WASHINGTON – A national association of federal judges has called an emergency meeting Tuesday to address growing concerns about the intervention of Justice Department officials and President Donald Trump in politically sensitive cases, the group’s president said Monday.
Philadelphia U.S. District Judge Cynthia Rufe, who heads the independent Federal Judges Association, said the group “could not wait” until its spring conference to weigh in on a deepening crisis that has enveloped the Justice Department and Attorney General William Barr.
“There are plenty of issues that we are concerned about,” Rufe told USA TODAY. “We’ll talk all of this through.”
Rufe, nominated to the bench by President George W. Bush, said the group of more than 1,000 federal jurists called for the meeting last week after Trump criticized prosecutors' initial sentencing recommendation for his friend Roger Stone and the Department of Justice overruled them.
Trump also took a swipe at the federal judge who is set to preside at Stone’s sentencing hearing Thursday.
“Is this the judge that put Paul Manafort in SOLITARY CONFINEMENT, something not even mobster Al Capone had to endure?” Trump tweeted last week, referring to U.S. District Judge Amy Berman Jackson. “How did she treat Crooked Hillary Clinton? Just asking!"
Jackson jailed Manafort, Trump's former campaign chairman, prior to his convictions in two separate financial fraud cases after he sought to tamper with potential witnesses.
Rufe said the judges' association is “not inclined to get involved with an ongoing case,” but she voiced strong support for Jackson.
“I am not concerned with how a particular judge will rule,” Rufe said, praising Jackson's reputation. “We are supportive of any federal judge who does what is required.”
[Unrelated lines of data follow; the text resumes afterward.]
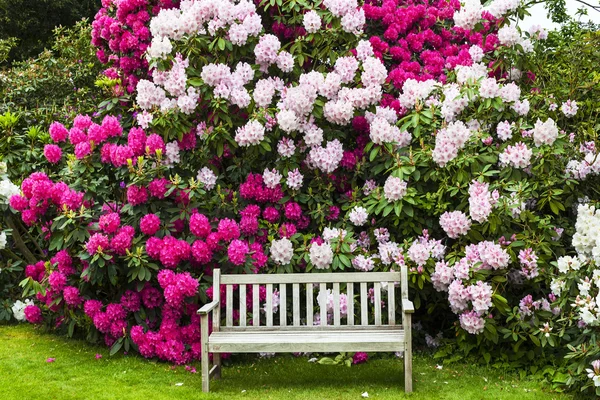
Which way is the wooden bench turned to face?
toward the camera
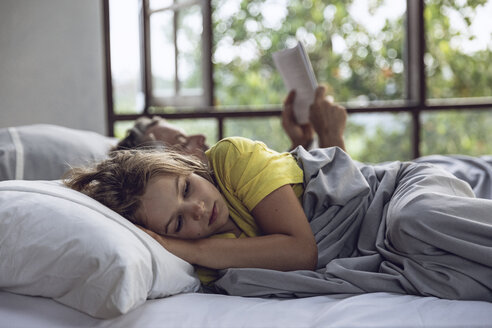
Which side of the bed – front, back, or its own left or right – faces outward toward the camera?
right
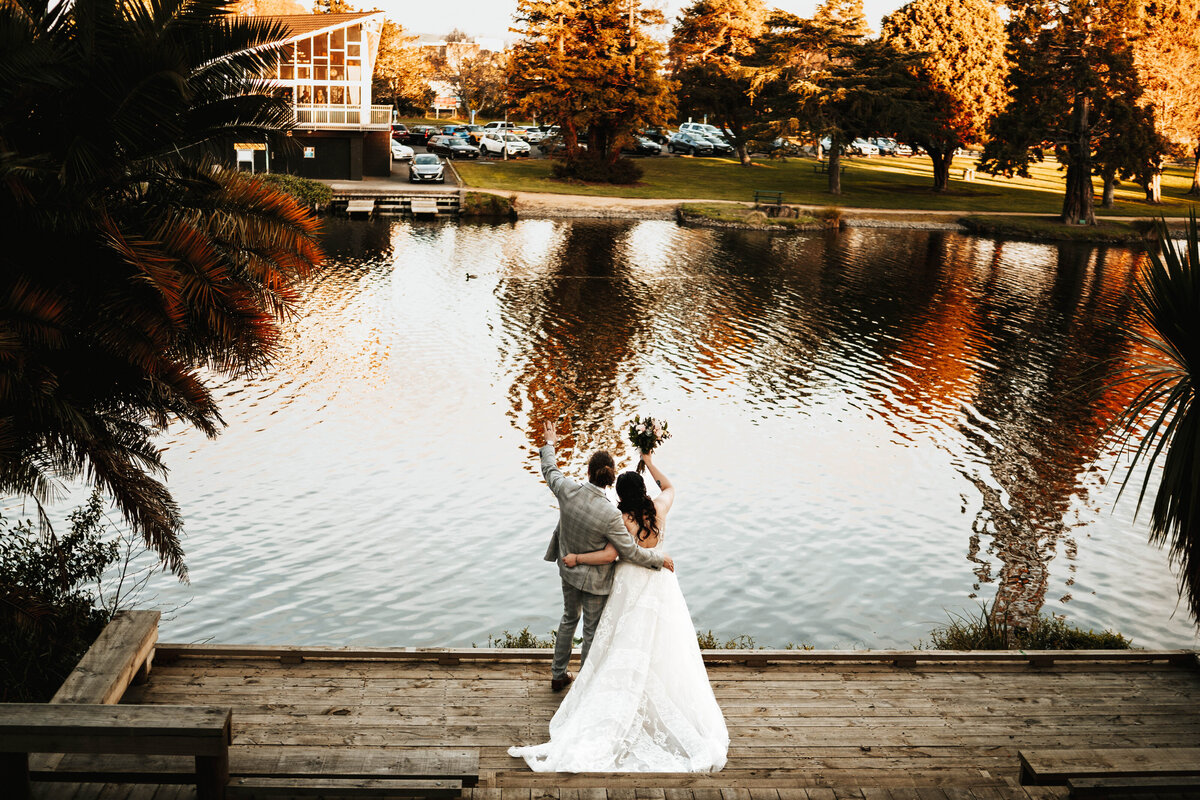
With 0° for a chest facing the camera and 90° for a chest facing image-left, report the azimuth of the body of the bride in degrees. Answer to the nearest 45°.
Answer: approximately 180°

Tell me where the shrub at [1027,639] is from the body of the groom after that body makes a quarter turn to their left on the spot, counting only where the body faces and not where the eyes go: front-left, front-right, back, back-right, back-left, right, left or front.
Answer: back-right

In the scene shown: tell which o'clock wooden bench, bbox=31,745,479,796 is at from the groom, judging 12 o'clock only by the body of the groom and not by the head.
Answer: The wooden bench is roughly at 7 o'clock from the groom.

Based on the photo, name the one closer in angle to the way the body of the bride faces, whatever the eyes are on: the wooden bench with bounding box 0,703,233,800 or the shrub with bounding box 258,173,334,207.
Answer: the shrub

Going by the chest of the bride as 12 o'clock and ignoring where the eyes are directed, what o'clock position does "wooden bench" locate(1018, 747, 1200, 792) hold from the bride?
The wooden bench is roughly at 4 o'clock from the bride.

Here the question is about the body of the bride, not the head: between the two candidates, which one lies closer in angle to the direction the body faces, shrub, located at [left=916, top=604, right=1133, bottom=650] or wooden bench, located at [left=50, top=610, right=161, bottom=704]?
the shrub

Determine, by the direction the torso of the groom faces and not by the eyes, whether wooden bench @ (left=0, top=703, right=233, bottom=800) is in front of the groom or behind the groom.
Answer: behind

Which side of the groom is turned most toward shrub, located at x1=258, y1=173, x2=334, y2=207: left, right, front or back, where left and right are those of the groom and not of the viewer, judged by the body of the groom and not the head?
front

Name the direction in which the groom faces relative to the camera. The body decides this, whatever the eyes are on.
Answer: away from the camera

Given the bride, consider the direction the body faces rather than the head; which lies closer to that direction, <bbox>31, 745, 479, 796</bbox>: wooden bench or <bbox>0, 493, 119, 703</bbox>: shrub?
the shrub

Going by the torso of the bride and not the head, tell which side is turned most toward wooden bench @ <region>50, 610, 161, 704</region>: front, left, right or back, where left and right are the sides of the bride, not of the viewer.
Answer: left

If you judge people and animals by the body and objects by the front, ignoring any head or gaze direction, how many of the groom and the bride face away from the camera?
2

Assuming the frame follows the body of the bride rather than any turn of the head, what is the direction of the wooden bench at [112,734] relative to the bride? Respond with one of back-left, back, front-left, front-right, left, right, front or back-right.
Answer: back-left

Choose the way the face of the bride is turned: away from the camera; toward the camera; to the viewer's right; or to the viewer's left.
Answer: away from the camera
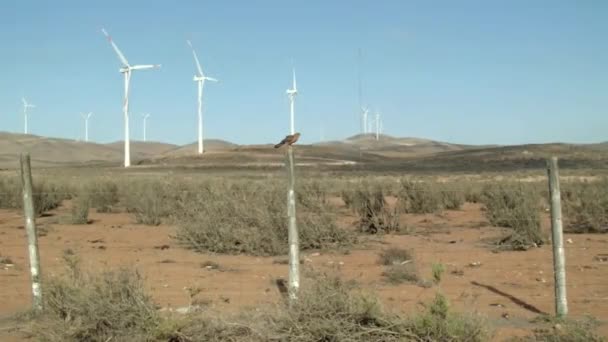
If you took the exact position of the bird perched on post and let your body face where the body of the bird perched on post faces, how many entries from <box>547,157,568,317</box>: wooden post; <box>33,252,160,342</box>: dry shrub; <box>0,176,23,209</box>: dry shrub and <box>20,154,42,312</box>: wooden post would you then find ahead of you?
1

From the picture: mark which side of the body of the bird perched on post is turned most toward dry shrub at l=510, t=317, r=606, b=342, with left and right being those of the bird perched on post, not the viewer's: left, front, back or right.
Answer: front

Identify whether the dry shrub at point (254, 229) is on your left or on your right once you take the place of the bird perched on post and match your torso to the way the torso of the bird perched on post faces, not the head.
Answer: on your left

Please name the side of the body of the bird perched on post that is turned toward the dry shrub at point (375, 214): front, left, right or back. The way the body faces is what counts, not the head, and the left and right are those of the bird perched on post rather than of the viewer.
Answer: left

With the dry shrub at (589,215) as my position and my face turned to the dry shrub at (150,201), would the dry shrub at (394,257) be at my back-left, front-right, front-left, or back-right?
front-left

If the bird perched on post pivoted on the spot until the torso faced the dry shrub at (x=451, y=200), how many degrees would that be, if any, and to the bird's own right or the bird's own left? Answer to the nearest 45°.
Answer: approximately 90° to the bird's own left

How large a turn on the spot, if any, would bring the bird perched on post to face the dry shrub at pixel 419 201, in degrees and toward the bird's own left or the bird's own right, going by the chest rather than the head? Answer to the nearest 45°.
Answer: approximately 90° to the bird's own left

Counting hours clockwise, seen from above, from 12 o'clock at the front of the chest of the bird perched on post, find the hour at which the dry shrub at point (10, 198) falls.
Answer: The dry shrub is roughly at 8 o'clock from the bird perched on post.

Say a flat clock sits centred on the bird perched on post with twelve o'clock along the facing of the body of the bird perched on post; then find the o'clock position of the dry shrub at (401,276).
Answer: The dry shrub is roughly at 10 o'clock from the bird perched on post.

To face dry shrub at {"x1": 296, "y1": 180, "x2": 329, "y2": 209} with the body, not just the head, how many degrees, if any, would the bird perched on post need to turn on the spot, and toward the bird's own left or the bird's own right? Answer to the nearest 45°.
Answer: approximately 90° to the bird's own left

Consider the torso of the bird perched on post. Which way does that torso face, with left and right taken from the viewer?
facing to the right of the viewer

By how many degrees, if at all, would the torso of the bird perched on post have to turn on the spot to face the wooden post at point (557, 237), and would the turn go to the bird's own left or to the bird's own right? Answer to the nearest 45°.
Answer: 0° — it already faces it

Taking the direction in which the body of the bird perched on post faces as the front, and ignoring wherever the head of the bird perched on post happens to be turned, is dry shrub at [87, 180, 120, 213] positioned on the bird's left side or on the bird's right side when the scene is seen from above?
on the bird's left side

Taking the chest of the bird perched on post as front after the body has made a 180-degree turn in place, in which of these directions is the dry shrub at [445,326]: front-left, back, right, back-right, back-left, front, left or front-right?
back-left

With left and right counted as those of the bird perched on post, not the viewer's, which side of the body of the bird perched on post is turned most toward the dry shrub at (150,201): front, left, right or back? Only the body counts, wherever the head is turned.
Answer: left

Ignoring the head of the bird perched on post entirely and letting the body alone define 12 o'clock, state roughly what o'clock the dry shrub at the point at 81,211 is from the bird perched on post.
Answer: The dry shrub is roughly at 8 o'clock from the bird perched on post.
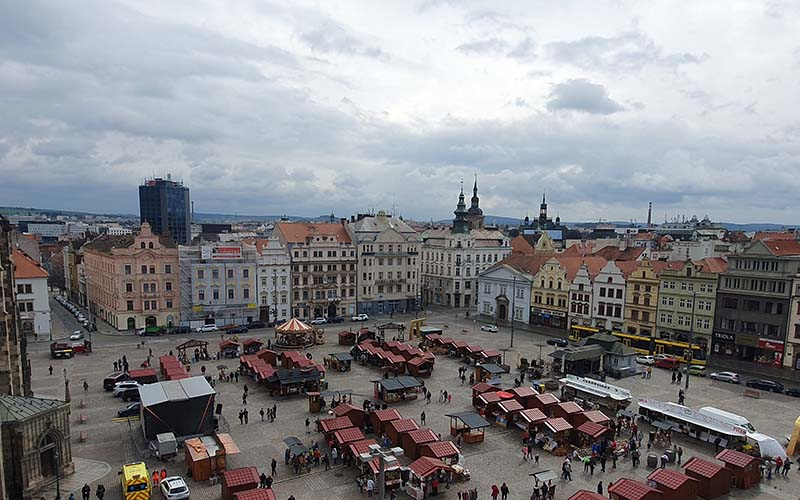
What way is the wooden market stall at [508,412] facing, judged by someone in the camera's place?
facing the viewer and to the left of the viewer

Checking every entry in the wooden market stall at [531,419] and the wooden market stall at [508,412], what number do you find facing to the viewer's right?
0

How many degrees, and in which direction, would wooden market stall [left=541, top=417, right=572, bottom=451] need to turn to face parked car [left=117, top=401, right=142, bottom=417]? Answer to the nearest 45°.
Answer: approximately 45° to its right

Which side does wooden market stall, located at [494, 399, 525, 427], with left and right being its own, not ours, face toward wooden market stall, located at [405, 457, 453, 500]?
front

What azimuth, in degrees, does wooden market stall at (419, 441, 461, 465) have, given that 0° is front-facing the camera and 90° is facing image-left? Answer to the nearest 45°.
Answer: approximately 315°

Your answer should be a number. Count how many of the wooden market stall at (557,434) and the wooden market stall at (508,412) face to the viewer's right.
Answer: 0

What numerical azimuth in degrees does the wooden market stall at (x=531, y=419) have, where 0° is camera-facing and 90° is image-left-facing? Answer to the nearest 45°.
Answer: approximately 45°

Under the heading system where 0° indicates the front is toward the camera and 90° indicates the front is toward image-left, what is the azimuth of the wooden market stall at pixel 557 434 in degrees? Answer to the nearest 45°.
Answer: approximately 45°

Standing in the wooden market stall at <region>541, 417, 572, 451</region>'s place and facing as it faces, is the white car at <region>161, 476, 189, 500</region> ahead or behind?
ahead

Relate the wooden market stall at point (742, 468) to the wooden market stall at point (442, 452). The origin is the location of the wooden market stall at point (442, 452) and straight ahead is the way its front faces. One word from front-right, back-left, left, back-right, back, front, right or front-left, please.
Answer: front-left
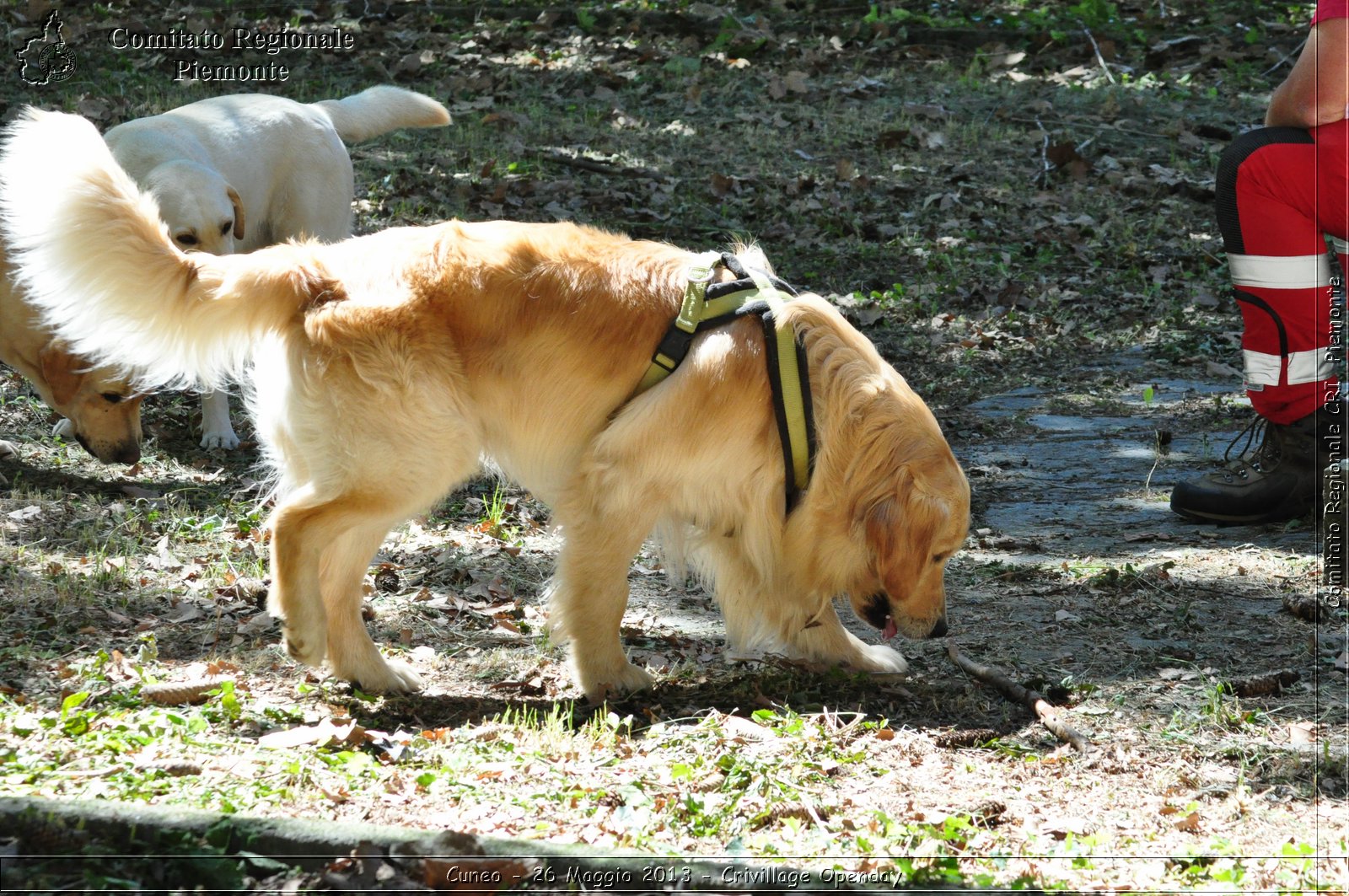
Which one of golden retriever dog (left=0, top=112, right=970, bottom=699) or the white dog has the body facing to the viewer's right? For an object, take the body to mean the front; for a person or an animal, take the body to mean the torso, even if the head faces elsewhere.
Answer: the golden retriever dog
The unusual concern voiced by the judges’ group comes in the wake of an equally unusual protest. More than 2,000 former Justice Department officials called on Barr to resign Sunday, claiming his handling of the Stone case "openly and repeatedly flouted" the principle of equal justice.
"Although there are times when political leadership appropriately weighs in on individual prosecutions, it is unheard of for the department’s top leaders to overrule line prosecutors, who are following established policies, in order to give preferential treatment to a close associate of the president, as Attorney General Barr did in the Stone case," the letter reads.